*** Records ***

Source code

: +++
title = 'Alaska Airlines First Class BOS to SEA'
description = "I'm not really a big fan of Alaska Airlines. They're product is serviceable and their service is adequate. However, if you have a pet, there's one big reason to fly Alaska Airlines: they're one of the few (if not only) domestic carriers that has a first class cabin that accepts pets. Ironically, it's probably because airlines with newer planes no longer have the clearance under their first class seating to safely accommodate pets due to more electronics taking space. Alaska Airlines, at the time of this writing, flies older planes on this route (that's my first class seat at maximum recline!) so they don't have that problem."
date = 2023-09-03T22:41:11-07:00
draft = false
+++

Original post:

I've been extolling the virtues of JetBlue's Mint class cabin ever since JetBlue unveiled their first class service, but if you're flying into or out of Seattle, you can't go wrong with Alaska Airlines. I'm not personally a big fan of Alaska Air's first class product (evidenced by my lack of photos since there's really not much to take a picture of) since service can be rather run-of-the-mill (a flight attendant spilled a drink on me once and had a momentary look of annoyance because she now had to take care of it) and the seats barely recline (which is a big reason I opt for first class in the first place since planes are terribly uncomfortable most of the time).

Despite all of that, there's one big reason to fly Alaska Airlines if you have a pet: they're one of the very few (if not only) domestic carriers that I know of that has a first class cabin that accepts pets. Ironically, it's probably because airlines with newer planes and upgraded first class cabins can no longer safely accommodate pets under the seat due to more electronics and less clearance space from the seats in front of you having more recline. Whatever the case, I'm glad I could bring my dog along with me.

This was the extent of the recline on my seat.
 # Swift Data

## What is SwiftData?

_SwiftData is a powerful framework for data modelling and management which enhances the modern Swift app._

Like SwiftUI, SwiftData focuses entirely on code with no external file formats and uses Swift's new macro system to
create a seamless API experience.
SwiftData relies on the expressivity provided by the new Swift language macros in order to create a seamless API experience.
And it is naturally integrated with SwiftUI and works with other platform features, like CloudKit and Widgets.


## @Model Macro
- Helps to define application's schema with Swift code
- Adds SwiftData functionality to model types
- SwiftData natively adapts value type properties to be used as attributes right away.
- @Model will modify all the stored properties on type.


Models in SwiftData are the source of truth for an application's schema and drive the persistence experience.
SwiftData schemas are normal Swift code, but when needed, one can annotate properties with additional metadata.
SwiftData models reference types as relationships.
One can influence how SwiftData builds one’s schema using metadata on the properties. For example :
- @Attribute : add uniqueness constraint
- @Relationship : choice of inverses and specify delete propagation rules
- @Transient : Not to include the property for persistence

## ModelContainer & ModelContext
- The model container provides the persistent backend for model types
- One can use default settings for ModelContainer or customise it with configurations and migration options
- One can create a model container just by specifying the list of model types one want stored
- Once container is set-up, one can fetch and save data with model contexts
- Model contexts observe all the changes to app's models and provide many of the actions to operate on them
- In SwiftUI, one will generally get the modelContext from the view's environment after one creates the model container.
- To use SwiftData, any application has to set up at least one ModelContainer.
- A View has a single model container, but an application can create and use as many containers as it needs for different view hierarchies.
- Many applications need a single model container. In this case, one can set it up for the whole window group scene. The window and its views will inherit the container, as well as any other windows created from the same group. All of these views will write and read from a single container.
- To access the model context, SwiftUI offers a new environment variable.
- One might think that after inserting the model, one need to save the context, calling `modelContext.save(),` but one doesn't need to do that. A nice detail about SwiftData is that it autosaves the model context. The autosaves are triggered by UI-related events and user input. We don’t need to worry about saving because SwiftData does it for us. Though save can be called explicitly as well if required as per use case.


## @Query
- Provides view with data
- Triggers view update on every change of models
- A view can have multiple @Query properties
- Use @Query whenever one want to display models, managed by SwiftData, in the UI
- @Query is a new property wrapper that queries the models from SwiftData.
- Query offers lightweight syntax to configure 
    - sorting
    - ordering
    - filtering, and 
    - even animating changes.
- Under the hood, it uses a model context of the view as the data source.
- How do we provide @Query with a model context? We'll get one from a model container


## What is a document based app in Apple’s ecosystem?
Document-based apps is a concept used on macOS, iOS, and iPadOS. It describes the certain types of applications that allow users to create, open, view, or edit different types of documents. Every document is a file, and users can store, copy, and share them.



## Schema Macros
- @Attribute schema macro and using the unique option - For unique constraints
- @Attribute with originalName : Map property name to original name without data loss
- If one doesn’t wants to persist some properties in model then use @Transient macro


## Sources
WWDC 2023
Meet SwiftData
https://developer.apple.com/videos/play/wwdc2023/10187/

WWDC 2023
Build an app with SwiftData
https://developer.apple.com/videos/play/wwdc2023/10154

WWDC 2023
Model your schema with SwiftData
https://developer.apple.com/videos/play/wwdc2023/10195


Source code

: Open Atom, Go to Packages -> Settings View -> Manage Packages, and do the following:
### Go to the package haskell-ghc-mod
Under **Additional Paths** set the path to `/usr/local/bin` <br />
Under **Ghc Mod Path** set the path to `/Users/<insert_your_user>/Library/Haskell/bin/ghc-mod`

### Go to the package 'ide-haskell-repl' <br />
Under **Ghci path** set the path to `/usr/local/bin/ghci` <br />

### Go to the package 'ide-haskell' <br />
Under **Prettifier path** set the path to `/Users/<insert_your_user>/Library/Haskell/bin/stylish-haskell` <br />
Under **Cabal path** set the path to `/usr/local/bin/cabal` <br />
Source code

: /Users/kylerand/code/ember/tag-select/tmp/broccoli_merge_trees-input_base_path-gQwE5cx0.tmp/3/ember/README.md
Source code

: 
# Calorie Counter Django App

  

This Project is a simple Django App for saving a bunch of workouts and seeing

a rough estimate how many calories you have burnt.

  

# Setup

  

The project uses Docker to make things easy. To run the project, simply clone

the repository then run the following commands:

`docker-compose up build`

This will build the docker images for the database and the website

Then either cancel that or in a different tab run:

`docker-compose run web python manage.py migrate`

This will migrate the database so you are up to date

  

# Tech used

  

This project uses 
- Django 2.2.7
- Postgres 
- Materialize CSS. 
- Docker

*** End of Records ***

Prompt:
What you return must be an exact retyping of the lines above starting at the line with "- In SwiftUI, one" and ending at the line with "- A view can have multiple @Query properties", and nothing besides.

Completed exercise:
- In SwiftUI, one will generally get the modelContext from the view's environment after one creates the model container.
- To use SwiftData, any application has to set up at least one ModelContainer.
- A View has a single model container, but an application can create and use as many containers as it needs for different view hierarchies.
- Many applications need a single model container. In this case, one can set it up for the whole window group scene. The window and its views will inherit the container, as well as any other windows created from the same group. All of these views will write and read from a single container.
- To access the model context, SwiftUI offers a new environment variable.
- One might think that after inserting the model, one need to save the context, calling `modelContext.save(),` but one doesn't need to do that. A nice detail about SwiftData is that it autosaves the model context. The autosaves are triggered by UI-related events and user input. We don’t need to worry about saving because SwiftData does it for us. Though save can be called explicitly as well if required as per use case.


## @Query
- Provides view with data
- Triggers view update on every change of models
- A view can have multiple @Query properties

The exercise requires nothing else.